Drei Wochen Einarbeitung in jedem Bereich des Leipheimer Bunkers
Besonders wichtig sei es, die Mitarbeiter gut zu schulen. Dafür gibt es eine eigene Schulungsmatrix, erklärt Langer. Neue Mitarbeiter werden in einen Bereich eingearbeitet, werden aber nicht alleine gelassen. Frühestens nach drei Wochen dürfen sie selbstständig in dem betreffenden Bereich arbeiten – nachdem sie einen Test abgelegt haben. Eine solche Einarbeitung gibt es für jeden einzelnen Bereich im Bunker. „Wir machen hier Sachen, die niemand zuvor in Deutschland gemacht hat“, sagt Langer. Die Mitarbeiter sind großteils gelernte Pharmazeuten. „Ich habe den größten Respekt vor unseren Mitarbeitern.“
Doch so fähig die Angestellten auch sind, für die Verarbeitung von Cannabis gilt immer: Kontrolle. Die kommt nicht nur von der Bundesopiumstelle des Bundesinstituts für Arzneimittel und Medizinprodukte (BfArM) und der Regierung von Oberbayern. Auch in Leipheim gibt es eine sogenannte Qualitätsperson, auch QP genannt, die laut Langer „näher an der Regierung als an unserem Unternehmen arbeitet“ und die Abläufe im Auge behält.
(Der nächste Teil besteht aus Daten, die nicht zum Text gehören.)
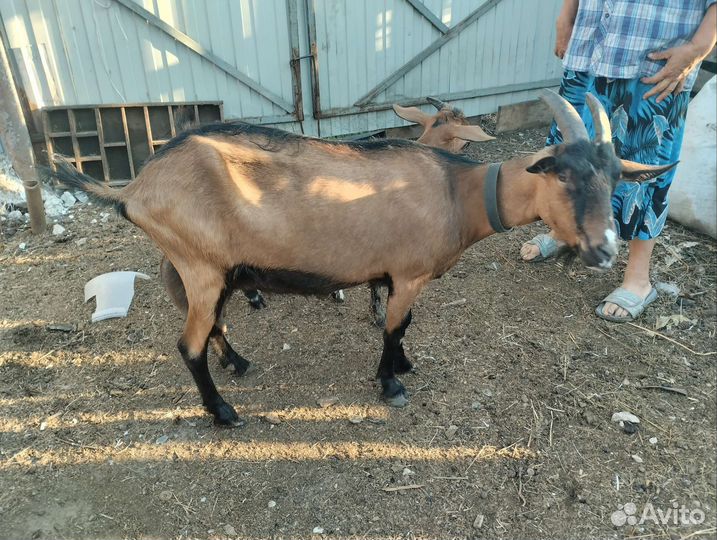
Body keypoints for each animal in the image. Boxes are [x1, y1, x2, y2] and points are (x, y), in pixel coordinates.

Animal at [49, 91, 675, 426]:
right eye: (562, 173)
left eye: (616, 176)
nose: (605, 248)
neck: (458, 193)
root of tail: (135, 188)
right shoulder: (408, 273)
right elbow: (396, 326)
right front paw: (391, 382)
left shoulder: (401, 275)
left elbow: (405, 325)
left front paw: (404, 366)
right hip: (202, 266)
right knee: (188, 344)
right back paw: (223, 411)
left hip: (205, 266)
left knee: (206, 323)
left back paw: (239, 363)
Möchte man neue Handgriffe in den Arbeitsalltag integrieren, müssen diese zunächst vom Landesprüfungsamt für Pharmazie der Regierung von Oberbayern abgesegnet werden.
Wartezeiten auf medizinisches Cannabis werden jetzt kürzer
Seit 2017 ist es in Deutschland möglich, Cannabis für medizinische Zwecke und nur auf ärztliches Rezept in Apotheken zu bekommen. Erhältlich ist es als Fertigarzneimittel, Cannabisextrakt oder Cannabisblüte, die entweder inhaliert oder als Tee aufgegossen werden kann. Ein Gramm kostet zwischen 20 und 22 Euro, die Verschreibungshöchstmenge liegt bei 100 Gramm monatlich.
Um eine flächendeckende Versorgung des deutschen Marktes abzusichern, sieht Langer einen großen Vorteil in dem deutschen Standort. Denn als die Verarbeitung noch ausschließlich im Ausland vonstattenging, sei es teilweise zu mehreren Wochen Wartezeiten gekommen. Jetzt kann das fertige Produkt nach spätestens zwei Tagen da sein, wo es gebraucht wird – bei den Schmerzpatienten, Menschen, die an Multipler Sklerose oder Angstzuständen leiden oder eben, wie in Langers Fall, bei ADHS-Betroffenen.